• Testo mostrato:
———
Fu deciso di collocare il David di Michelangelo davanti al Palazzo della Signoria, al posto della Giuditta di Donatello, dove il colosso venne trasportato dopo quattro giorni di trasferimento, protetto da un castello di travi e sostenuto da corde per ammortizzare i contraccolpi. L’opera divenne però oggetto delle rivalità politiche nel momento in cui la fazione filomedicea si accorse ch’essa conferiva un vantaggio politico alla Repubblica. I sostenitori dei Medici decisero dunque di attaccarla, e durante la notte venne presa a sassate da alcuni giovani. Nel corso della rivolta repubblicana del 1527 la scultura pagò un prezzo ancora più elevato: durante gli scontri, dalle finestre di Palazzo Vecchio furono lanciate alcune panche, che colpirono il bracco sinistro del David e lo mandarono in pezzi.

David, fianco destro
David, fianco destro

I frammenti rimasero in terra per tre giorni senza che nessuno osasse raccoglierli: sempre con il favore delle tenebre, finalmente, un Giorgio Vasari ancora ragazzo trovò il coraggio di portarli via, insieme all’amico Cecchino Salviati. Furono posti a riparo e quindi consegnati a Cosimo I de’ Medici che, divenuto Signore di Firenze, li fece riattaccare nel 1543: un gesto di rispetto verso l’opera michelangiolesca e una scelta politica dettata dal buon senso, considerato l’amore della città per il suo illustre figlio.

Con il passare dei secoli il David di Michelangelo rimase esposto alle intemperie, finché nel XIX secolo le sue precarie condizioni conservative non evidenziarono la necessità di interventi risolutivi. Si susseguirono i restauri e il grande scultore Lorenzo Bartolini per primo parlò della necessità della rimozione per garantire la “massima conservazione della sublime statua”. Tra il 1860 e il 1870 il dibattito si orientò verso una soluzione definitiva, che venne adottata nel 1872 dalla commissione tecnica presieduta da Luigi Menabrea.

La scultura, ingabbiata in una torre di legno (di cui si conserva il modellino al Museo di Casa Buonarroti), attraversò il centro della città con un viaggio lentissimo, durato dal 30 luglio al 10 agosto del 1873, diretta verso la Galleria dell’Accademia: qui fu costruito ex novo un ambiente dedicato, la tribuna, un’aula a pianta quadrata al culmine della Galleria dei quadri antichi. Il progetto dall’architetto Emilio De Fabris, divenuto famoso per il disegno della facciata del Duomo, è un capolavoro della museografia celebrativa ottocentesca.
———
• Il tuo obiettivo:
Puoi trascrivere alla lettera il passo del testo sul David che parte dalle parole che contengono "I frammenti rimasero" e si ferma dopo "suo illustre figlio."?

• Dati grezzi:
———
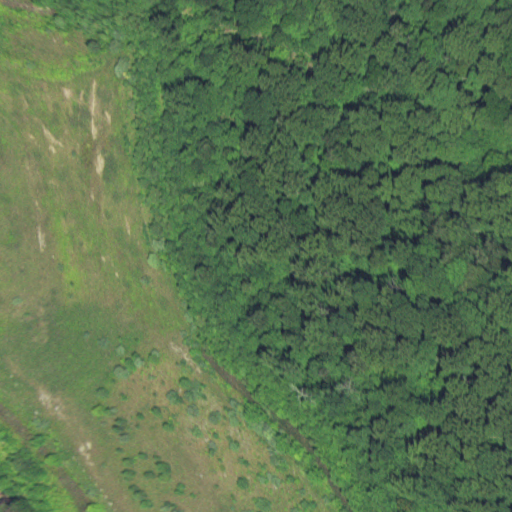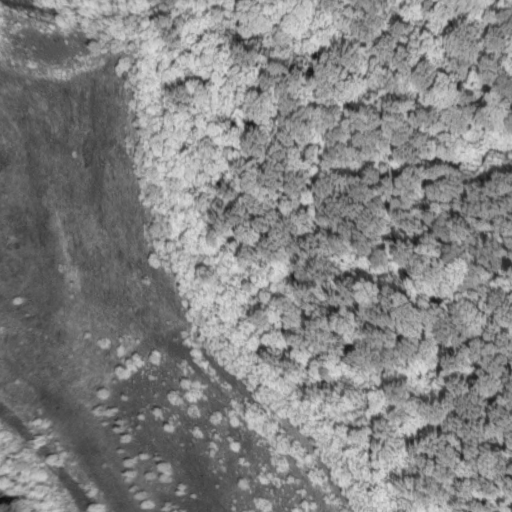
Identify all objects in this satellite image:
quarry: (113, 307)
———
• Risposta al compito:
I frammenti rimasero in terra per tre giorni senza che nessuno osasse raccoglierli: sempre con il favore delle tenebre, finalmente, un Giorgio Vasari ancora ragazzo trovò il coraggio di portarli via, insieme all’amico Cecchino Salviati. Furono posti a riparo e quindi consegnati a Cosimo I de’ Medici che, divenuto Signore di Firenze, li fece riattaccare nel 1543: un gesto di rispetto verso l’opera michelangiolesca e una scelta politica dettata dal buon senso, considerato l’amore della città per il suo illustre figlio.